====== Text ======
ASSAM ARAKAN BASIN - North Eastern India

Block AS-ONN-2000/1: Exploration

(Hardy 10% interest)

 

Operations

 

Initial interpretation of the acquired 390 lkm of 2D seismic has been completed and incorporated with the regional geological model. The Assam joint venture has also completed an environmental impact assessment and surface geochemical sample analysis is underway. The Assam joint venture has met the minimum work commitment for phase one.

 

It is envisioned that the joint venture will elect to proceed to phase two which will require a further minimum commitment of one exploration well and the relinquishment of 25 per cent of the block's area. The drilling of one exploration well is expected in the latter part of 2011.

 

Background

 

The AS-ONN-2000/1 exploration licence is located in the north eastern state of Assam, India, north of Brahmaputra River. The exploration licence covers an area of 5,754 km2 in the districts of Darrang and Sonitpur. The block is in phase one of the three-phase exploration licence. Phase one has a three year term which expires in January 2011. The topography of the area is primarily a plain of low relief and there is a reasonably established road network across the block. Hardy holds a 10 per cent participating interest with Reliance holding 90 per cent as operator.

 

GUJARAT-SAURASHTRA BASIN - Western India

Block GS-OSN-2000/1 (GS-01): Exploration

(Hardy 10% interest)

 

Operations

 

In May 2010, the GS-01 joint venture submitted a proposal to DGH for declaration of commerciality for the Dhirubhai 33 natural gas discovery, and discussions have been ongoing to present. Following acceptance of the commerciality proposal by the GS-01 management committee, a development plan will be prepared and submitted to DGH. The GS-01 PSC provides the joint venture 12 months to develop a comprehensive development plan for review and approval.
======
◆ Objective:
List every percentage that appears in the text on the Assam and Gujarat-Saurashtra blocks, and state what each one refers to.
====== Data rows ======
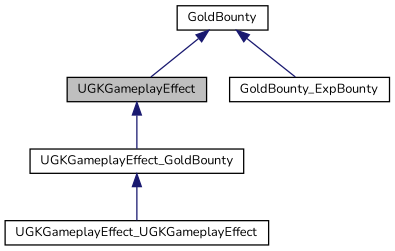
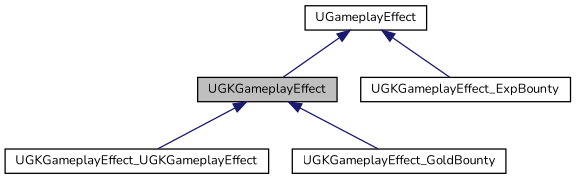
  digraph {
    fontname=Nunito
    node [color=black fillcolor=white fontname=Nunito fontsize=10 shape=record style=filled]
    edge [color=midnightblue dir=back fontname=Nunito fontsize=10 labelfontname=Helvetica labelfontsize=10 style=solid]
    n1 [fillcolor=grey75 fontcolor=black height=0.2 label=UGKGameplayEffect width=0.4]
    n2 [height=0.2 label=UGKGameplayEffect_UGKGameplayEffect width=0.4]
    n3 [height=0.2 label=UGKGameplayEffect_GoldBounty width=0.4]
-   n4 [height=0.2 label=GoldBounty_ExpBounty width=0.4]
-   n5 [height=0.2 label=GoldBounty width=0.4]
-   n3 -> n2
+   n4 [height=0.2 label=UGKGameplayEffect_ExpBounty width=0.4]
+   n5 [height=0.2 label=UGameplayEffect width=0.4]
+   n1 -> n2
    n1 -> n3
    n5 -> n1
    n5 -> n4
  }
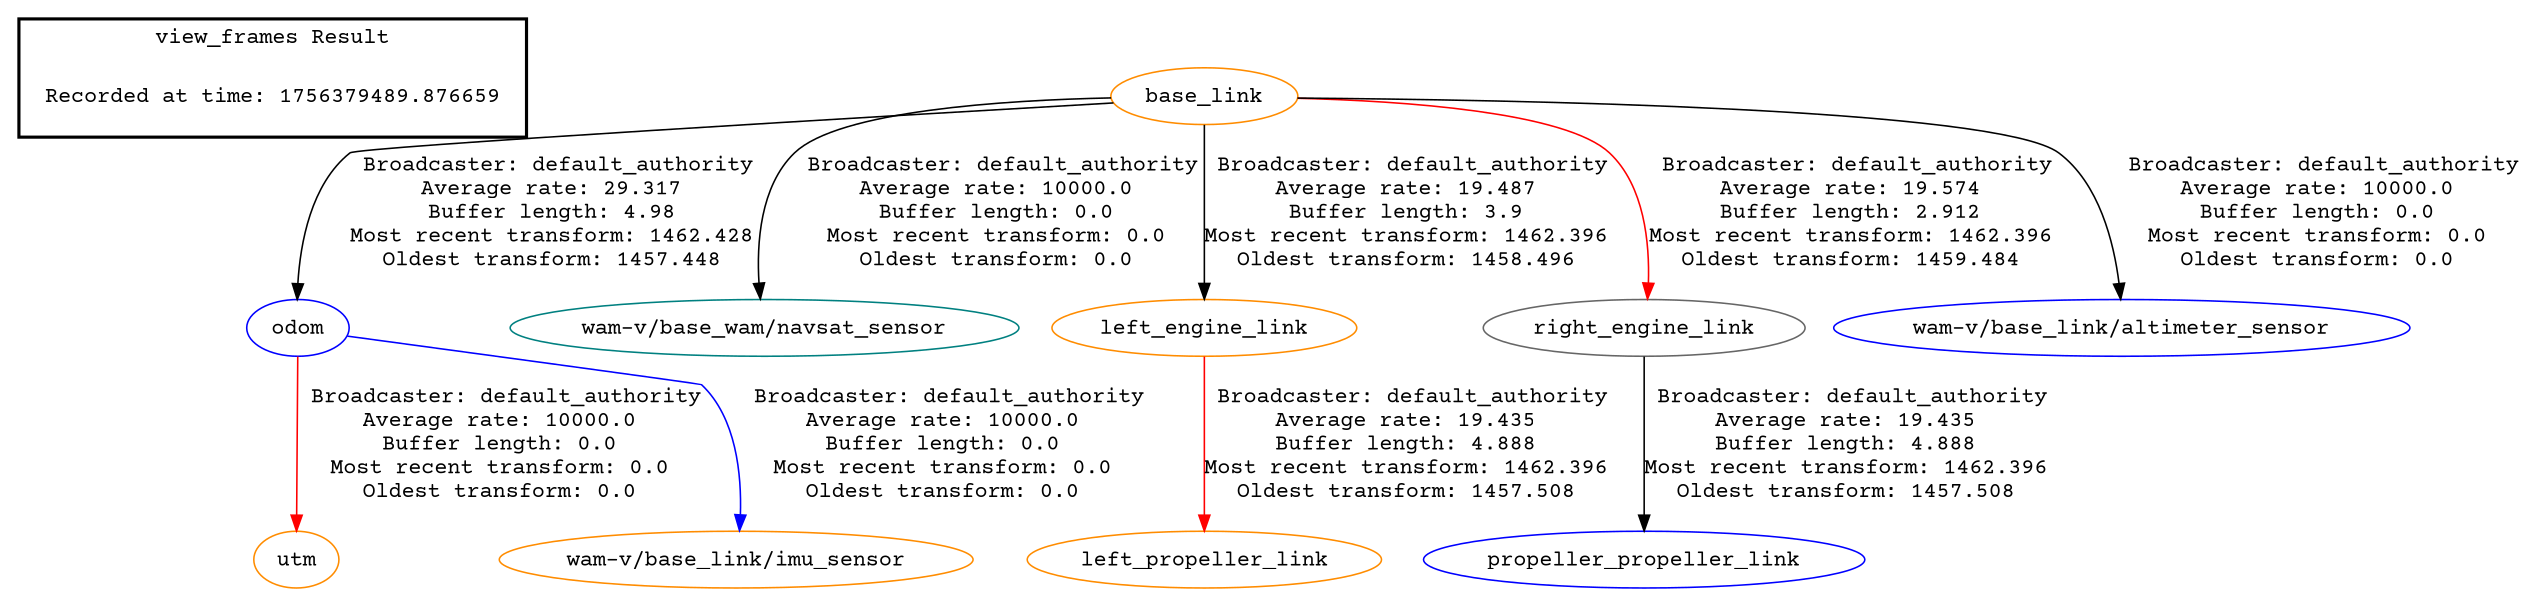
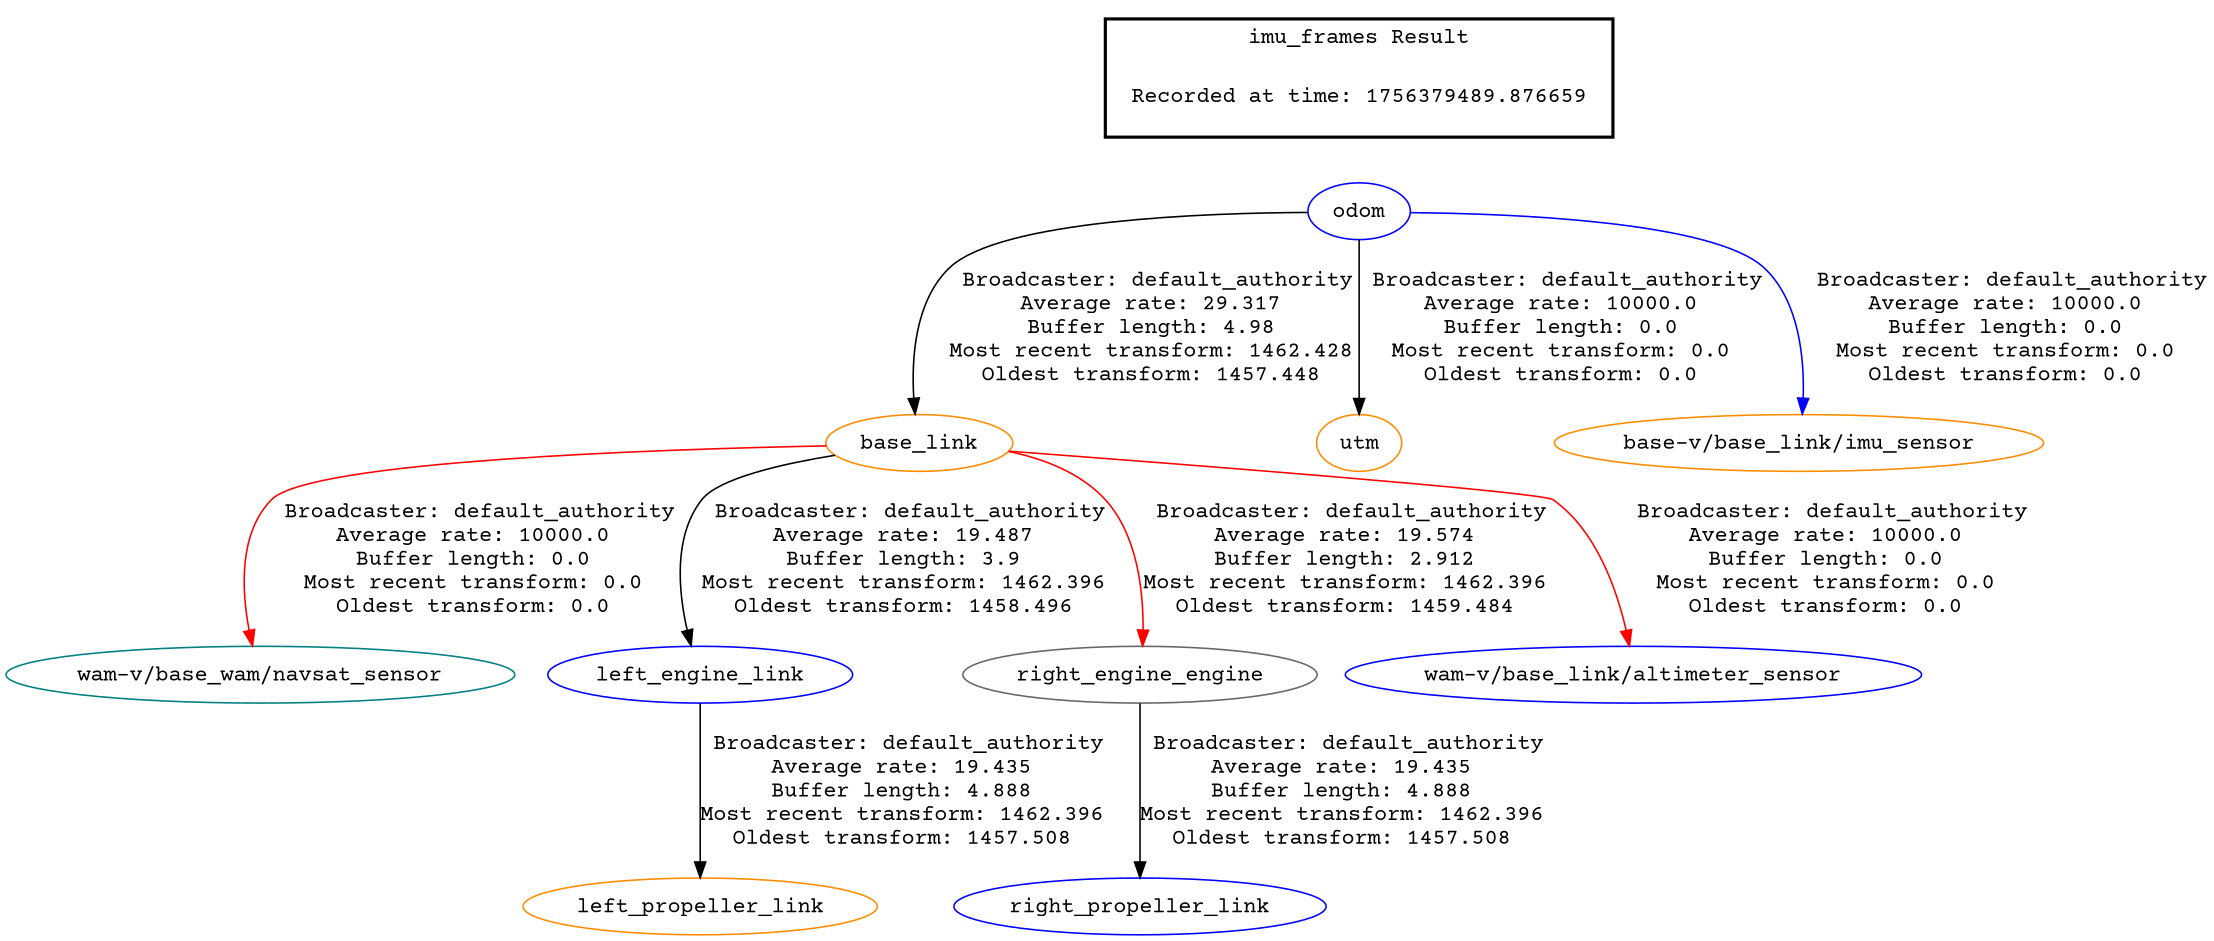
  digraph {
    fontname="Courier Prime"
    node [color=darkorange fontname="Courier Prime"]
    edge [fontname="Courier Prime" color=black]
    "Recorded at time: 1756379489.876659" [color=teal shape=plaintext]
    odom [color=blue]
    base_link
    utm
-   "wam-v/base_link/imu_sensor"
+   "wam-v/base_link/imu_sensor" [label="base-v/base_link/imu_sensor"]
    n6 [color=teal label="wam-v/base_wam/navsat_sensor"]
-   left_engine_link
-   right_engine_link [color=gray40]
+   left_engine_link [color=blue]
+   right_engine_link [color=gray40 label=right_engine_engine]
    "wam-v/base_link/altimeter_sensor" [color=blue]
    left_propeller_link
-   right_propeller_link [color=blue label=propeller_propeller_link]
+   right_propeller_link [color=blue]
    subgraph cluster_1 {
      color=black
-     label="view_frames Result"
+     label="imu_frames Result"
      style=bold
      "Recorded at time: 1756379489.876659"
    }
    "Recorded at time: 1756379489.876659" -> odom [style=invis color=""]
-   base_link -> odom [label=" Broadcaster: default_authority\nAverage rate: 29.317\nBuffer length: 4.98\nMost recent transform: 1462.428\nOldest transform: 1457.448\n"]
-   odom -> utm [color=red label=" Broadcaster: default_authority\nAverage rate: 10000.0\nBuffer length: 0.0\nMost recent transform: 0.0\nOldest transform: 0.0\n"]
+   odom -> base_link [label=" Broadcaster: default_authority\nAverage rate: 29.317\nBuffer length: 4.98\nMost recent transform: 1462.428\nOldest transform: 1457.448\n"]
+   odom -> utm [label=" Broadcaster: default_authority\nAverage rate: 10000.0\nBuffer length: 0.0\nMost recent transform: 0.0\nOldest transform: 0.0\n"]
    odom -> "wam-v/base_link/imu_sensor" [color=blue label=" Broadcaster: default_authority\nAverage rate: 10000.0\nBuffer length: 0.0\nMost recent transform: 0.0\nOldest transform: 0.0\n"]
-   base_link -> n6 [label=" Broadcaster: default_authority\nAverage rate: 10000.0\nBuffer length: 0.0\nMost recent transform: 0.0\nOldest transform: 0.0\n"]
+   base_link -> n6 [color=red label=" Broadcaster: default_authority\nAverage rate: 10000.0\nBuffer length: 0.0\nMost recent transform: 0.0\nOldest transform: 0.0\n"]
    base_link -> left_engine_link [label=" Broadcaster: default_authority\nAverage rate: 19.487\nBuffer length: 3.9\nMost recent transform: 1462.396\nOldest transform: 1458.496\n"]
    base_link -> right_engine_link [color=red label=" Broadcaster: default_authority\nAverage rate: 19.574\nBuffer length: 2.912\nMost recent transform: 1462.396\nOldest transform: 1459.484\n"]
-   base_link -> "wam-v/base_link/altimeter_sensor" [label=" Broadcaster: default_authority\nAverage rate: 10000.0\nBuffer length: 0.0\nMost recent transform: 0.0\nOldest transform: 0.0\n"]
-   left_engine_link -> left_propeller_link [color=red label=" Broadcaster: default_authority\nAverage rate: 19.435\nBuffer length: 4.888\nMost recent transform: 1462.396\nOldest transform: 1457.508\n"]
+   base_link -> "wam-v/base_link/altimeter_sensor" [color=red label=" Broadcaster: default_authority\nAverage rate: 10000.0\nBuffer length: 0.0\nMost recent transform: 0.0\nOldest transform: 0.0\n"]
+   left_engine_link -> left_propeller_link [label=" Broadcaster: default_authority\nAverage rate: 19.435\nBuffer length: 4.888\nMost recent transform: 1462.396\nOldest transform: 1457.508\n"]
    right_engine_link -> right_propeller_link [label=" Broadcaster: default_authority\nAverage rate: 19.435\nBuffer length: 4.888\nMost recent transform: 1462.396\nOldest transform: 1457.508\n"]
  }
======
◆ Written answer:
- 10%: Hardy's interest in Block AS-ONN-2000/1
- 25 per cent: the share of the block's area to be relinquished in phase two
- 10 per cent: Hardy's participating interest in the AS-ONN-2000/1 licence
- 90 per cent: Reliance's interest as operator of that licence
- 10%: Hardy's interest in Block GS-OSN-2000/1 (GS-01)